3. A system as recited in claim 2 wherein said coupling means comprises: a blade sprocket mounted on said blade for rotation about the blade axis and for rotation with said blade around the hub axis; a center sprocket oriented on said hub for rotation about the hub axis; and a drive means for rotationally interconnecting said blade sprocket with said center sprocket.

4. A system as recited in claim 3 wherein said drive means is a chain.

5. A system as recited in claim 1 wherein said pitch angle is varied by approximately one hundred eighty degrees during a full rotation of said hub about the hub axis.

6. A system as recited in claim 1 wherein said blade is located along a radial line from said hub axis and said mechanical means is configured to produce a pitch angle of approximately ninety degrees when said radial line is normal to the flow direction and said blade is moving substantially in the flow direction.

7. A system as recited in claim 6 wherein said mechanical means is configured to produce a pitch angle of approximately zero degrees when said radial line is normal to said flow direction and said blade is moving substantially opposite the flow direction.

8. A system as recited in claim 1 further comprising a means for diverting fluid flow upstream of said blade.

9. A system as recited in claim 8 wherein said diverting means is a ramp.

10. A system as recited in claim 1 wherein said blade has an oval cross section in a plane normal to said blade axis.

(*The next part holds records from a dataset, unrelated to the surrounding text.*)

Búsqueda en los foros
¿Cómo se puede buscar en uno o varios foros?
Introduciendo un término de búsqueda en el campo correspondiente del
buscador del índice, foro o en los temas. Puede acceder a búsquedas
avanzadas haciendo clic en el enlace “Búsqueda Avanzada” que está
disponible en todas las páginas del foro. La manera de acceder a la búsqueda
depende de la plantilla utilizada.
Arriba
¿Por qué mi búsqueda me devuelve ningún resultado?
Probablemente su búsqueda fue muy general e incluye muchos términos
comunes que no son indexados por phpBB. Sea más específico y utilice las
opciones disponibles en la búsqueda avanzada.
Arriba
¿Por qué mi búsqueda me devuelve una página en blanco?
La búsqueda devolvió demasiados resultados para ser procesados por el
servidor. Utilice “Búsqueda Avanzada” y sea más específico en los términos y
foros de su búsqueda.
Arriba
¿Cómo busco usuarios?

11. A system as recited in claim 1 wherein said system comprises a plurality of said blades, each said blade having a blade axis, with each blade axis being substantially parallel to the other said blade axes.

12. A turbine for generating mechanical energy from a fluid flowing in a flow direction, said turbine comprising: a base; a hub mounted on said base for rotation about a hub axis; an elongated blade positioned on said hub for rotation therewith, wherein said blade travels on a blade path around the hub axis during rotation of said hub, said blade defining a longitudinal blade axis; and a coupling rotationally interconnecting said blade with said hub, said coupling configured to rotate said blade about the blade axis in response to a rotation of said hub about the hub axis.

13. A turbine as recited in claim 12 wherein said blade is rotatably mounted on said hub for rotation about the blade axis relative to said hub and said coupling comprises: a blade sprocket mounted on said blade for rotation about the blade axis and for rotation with said blade around the hub axis; a center sprocket oriented on said hub for rotation about the hub axis; and a drive means for rotationally interconnecting said blade sprocket with said center sprocket.

14. A turbine as recited in claim 13 wherein said drive means is a chain.

15. A turbine as recited in claim 12 wherein said pitch angle is varied by approximately one hundred eighty degrees during a full rotation of said hub about the hub axis.

16. A turbine as recited in claim 12 further comprising a ramp to divert fluid flow upstream of said blade.

17. A method for generating mechanical energy from a fluid flowing in a flow direction, said method comprising the steps of: securing a base at a fixed position relative to the fluid flow; mounting a substantially disk-shaped hub on said base for rotation about a hub axis, with said hub lying in a plane substantially perpendicular to the hub axis; positioning an elongated blade on said hub for rotation therewith, wherein said blade travels on a blade path around the hub axis during rotation of said hub, said blade defining a longitudinal blade axis and a chord line substantially normal to said blade axis, with said chord line defining a pitch angle between said chord line and the flow direction; and rotating the chord line of said blade about said blade axis to vary the pitch angle of said blade during travel of said blade on said blade path.

18. A method as recited in claim 17 wherein said rotating step is accomplished with a coupling mechanism configured to rotationally interconnect said hub with said blade.

19. A method as recited in claim 17 further comprising the step of diverting fluid flow, said diversion occurring upstream of said blade.

20. A method as recited in claim 19 wherein said diverting step is accomplished with a ramp.